*Work to complete*
Can you write out every line from the start of the data through the line with "right ankle: (102, 100, -3)", keeping the rest of the text as it is but multiplying each keypoint coordinate and depth value in the answers by 2.3 and rounding to whole numbers, halves up? Omit the pictures.

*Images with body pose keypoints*
=== Begin Enclosure ===
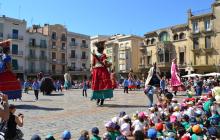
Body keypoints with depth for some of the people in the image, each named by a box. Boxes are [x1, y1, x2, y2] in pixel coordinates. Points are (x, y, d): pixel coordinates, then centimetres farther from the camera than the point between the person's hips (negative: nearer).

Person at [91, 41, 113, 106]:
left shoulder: (94, 55, 6)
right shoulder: (103, 55, -5)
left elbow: (93, 64, 5)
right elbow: (105, 63, -15)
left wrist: (93, 71, 14)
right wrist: (109, 64, 4)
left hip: (96, 71, 4)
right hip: (103, 71, -4)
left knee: (97, 85, 11)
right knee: (104, 85, -1)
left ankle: (98, 99, 13)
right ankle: (102, 100, -3)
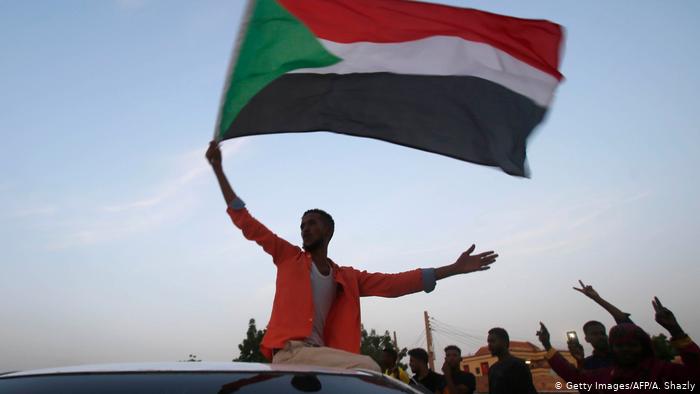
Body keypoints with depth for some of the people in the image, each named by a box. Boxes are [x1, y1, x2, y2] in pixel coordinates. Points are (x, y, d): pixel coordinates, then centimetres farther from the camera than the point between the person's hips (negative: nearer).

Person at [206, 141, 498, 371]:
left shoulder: (348, 277, 18)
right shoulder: (288, 257, 12)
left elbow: (395, 283, 10)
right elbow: (246, 222, 10)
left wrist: (453, 268, 6)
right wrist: (218, 169, 8)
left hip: (319, 356, 5)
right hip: (291, 353, -4)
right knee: (367, 368, -24)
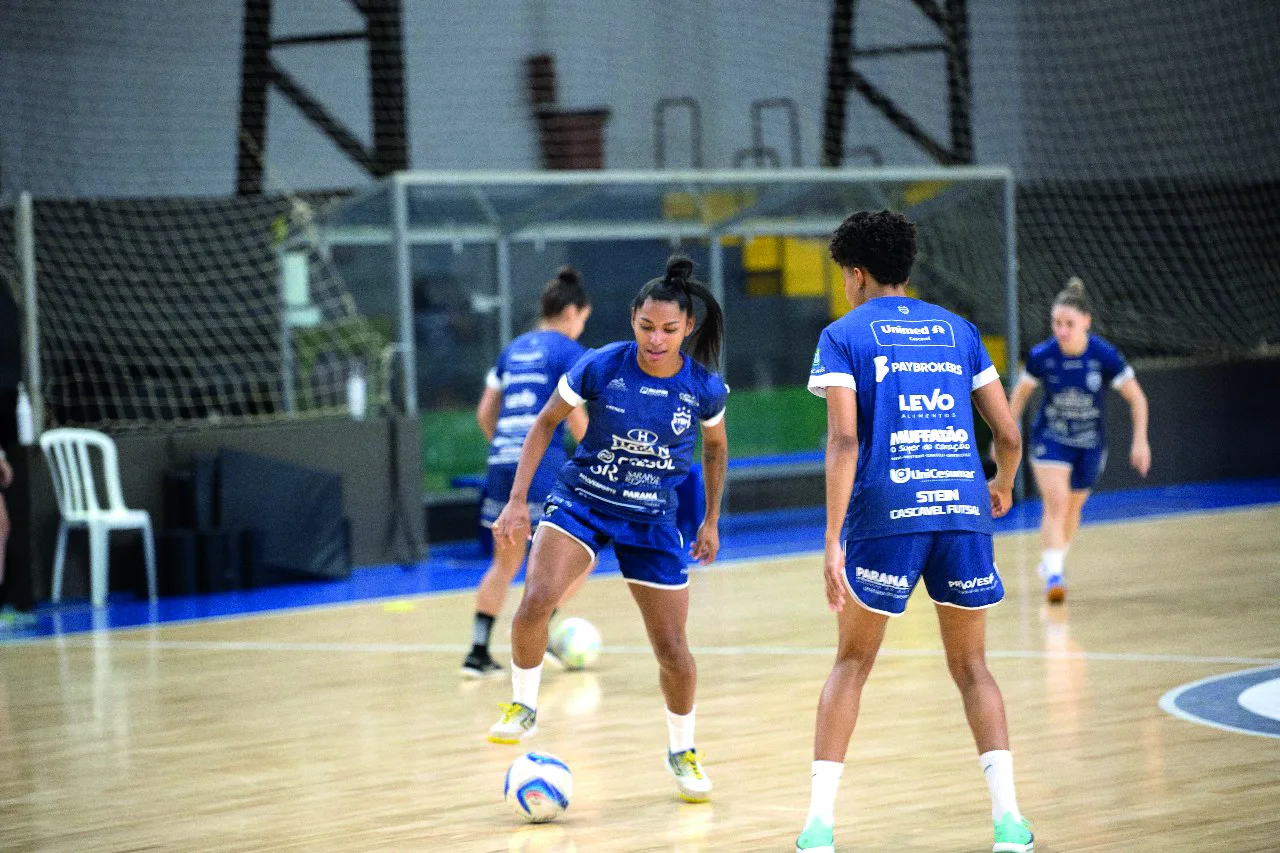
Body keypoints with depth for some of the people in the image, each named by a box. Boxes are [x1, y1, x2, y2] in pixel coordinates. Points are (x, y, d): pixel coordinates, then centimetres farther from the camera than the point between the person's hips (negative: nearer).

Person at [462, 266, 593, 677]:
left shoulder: (513, 350, 17)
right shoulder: (569, 352, -2)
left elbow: (485, 414, 17)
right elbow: (577, 419, -9)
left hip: (501, 462, 7)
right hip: (543, 464, -7)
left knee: (506, 562, 17)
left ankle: (478, 652, 12)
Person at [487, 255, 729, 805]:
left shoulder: (704, 388, -11)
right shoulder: (600, 367, -16)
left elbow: (715, 448, 11)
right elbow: (546, 422, -2)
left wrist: (711, 521, 15)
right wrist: (517, 501, -5)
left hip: (652, 520, 1)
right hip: (581, 501, -1)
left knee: (672, 649, 2)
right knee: (536, 600, -27)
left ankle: (682, 751, 28)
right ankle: (523, 707, -3)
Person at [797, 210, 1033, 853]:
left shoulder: (843, 335, 7)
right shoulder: (957, 330, 17)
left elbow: (843, 441, -7)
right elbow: (1009, 435, 14)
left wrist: (832, 542, -11)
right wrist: (1003, 486, 36)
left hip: (884, 511, -2)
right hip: (962, 509, 2)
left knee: (852, 663, 13)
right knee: (970, 666, 15)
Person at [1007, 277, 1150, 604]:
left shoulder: (1105, 356, -20)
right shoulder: (1041, 355, -17)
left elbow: (1136, 398, -9)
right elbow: (1021, 393, 2)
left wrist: (1140, 441, -17)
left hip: (1089, 444, 1)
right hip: (1049, 439, -1)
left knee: (1073, 506, 15)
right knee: (1056, 502, -19)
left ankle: (1053, 562, 39)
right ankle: (1053, 576, -23)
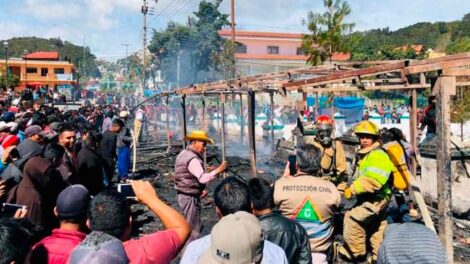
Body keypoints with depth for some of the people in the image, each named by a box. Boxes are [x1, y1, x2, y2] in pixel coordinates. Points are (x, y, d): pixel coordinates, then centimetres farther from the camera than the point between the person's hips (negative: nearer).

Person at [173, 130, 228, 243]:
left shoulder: (183, 154, 11)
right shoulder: (193, 159, -21)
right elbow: (203, 178, -33)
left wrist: (199, 190, 14)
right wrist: (218, 170, -31)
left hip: (183, 195, 10)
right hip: (190, 198, -10)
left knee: (196, 226, 22)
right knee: (193, 230, -1)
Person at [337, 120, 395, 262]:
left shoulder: (378, 156, -22)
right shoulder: (363, 154, 12)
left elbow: (372, 182, -32)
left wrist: (352, 189, -26)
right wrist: (351, 186, 2)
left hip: (375, 198, -11)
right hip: (370, 198, 11)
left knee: (353, 219, -11)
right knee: (376, 227, 19)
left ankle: (354, 251, 5)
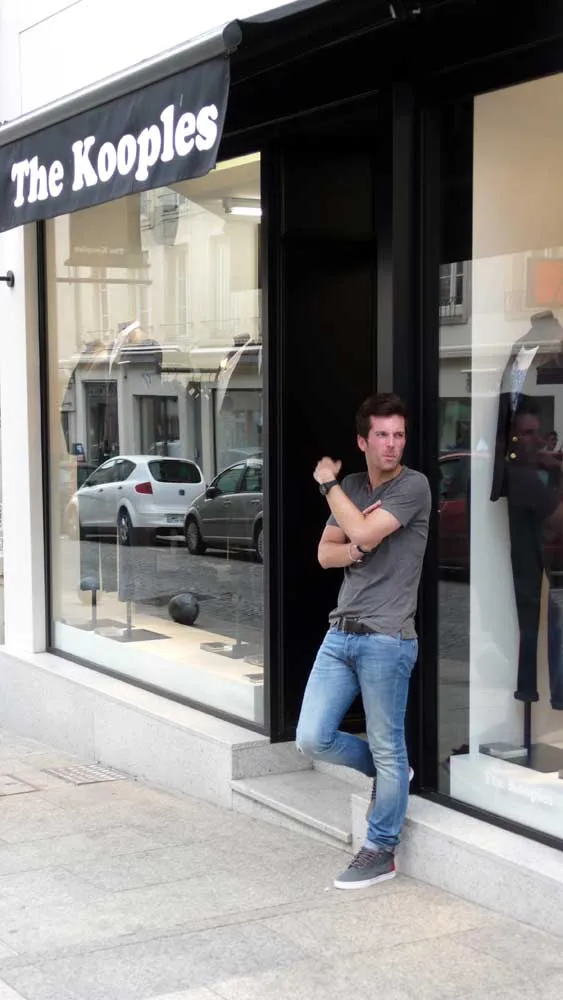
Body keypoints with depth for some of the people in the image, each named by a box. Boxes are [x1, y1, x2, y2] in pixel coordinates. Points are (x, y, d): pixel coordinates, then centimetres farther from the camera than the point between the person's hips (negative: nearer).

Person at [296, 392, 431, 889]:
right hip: (340, 633, 6)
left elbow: (365, 534, -19)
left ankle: (381, 852, 17)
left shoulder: (414, 485, -7)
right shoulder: (352, 486, 13)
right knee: (313, 739, 4)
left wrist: (328, 483, -5)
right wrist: (355, 548, -13)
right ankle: (390, 771, 28)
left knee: (388, 750, 3)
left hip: (386, 639, -6)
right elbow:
=== End Enclosure ===
*Task output*
Body keypoints with depth for some of the people in the image, each named by a box. Boxes are [x1, y1, x2, y2] in pixel coordinates. Points are (x, y, d): pixel coordinates, then centimetres farther from the camera than the point between the person's hips (negative: nearer).

Person at [91, 41, 113, 106]:
left shoulder: (216, 127, 14)
right shoulder: (237, 127, -12)
left elbow: (214, 147, 12)
right elbow: (242, 145, -35)
left wrist: (214, 163, 32)
right wrist: (251, 147, 9)
left hip: (221, 163, 9)
right hip: (237, 163, -9)
left knee: (223, 196, 25)
right knee: (239, 196, -2)
left ankle: (225, 228, 30)
right ankle: (235, 230, -7)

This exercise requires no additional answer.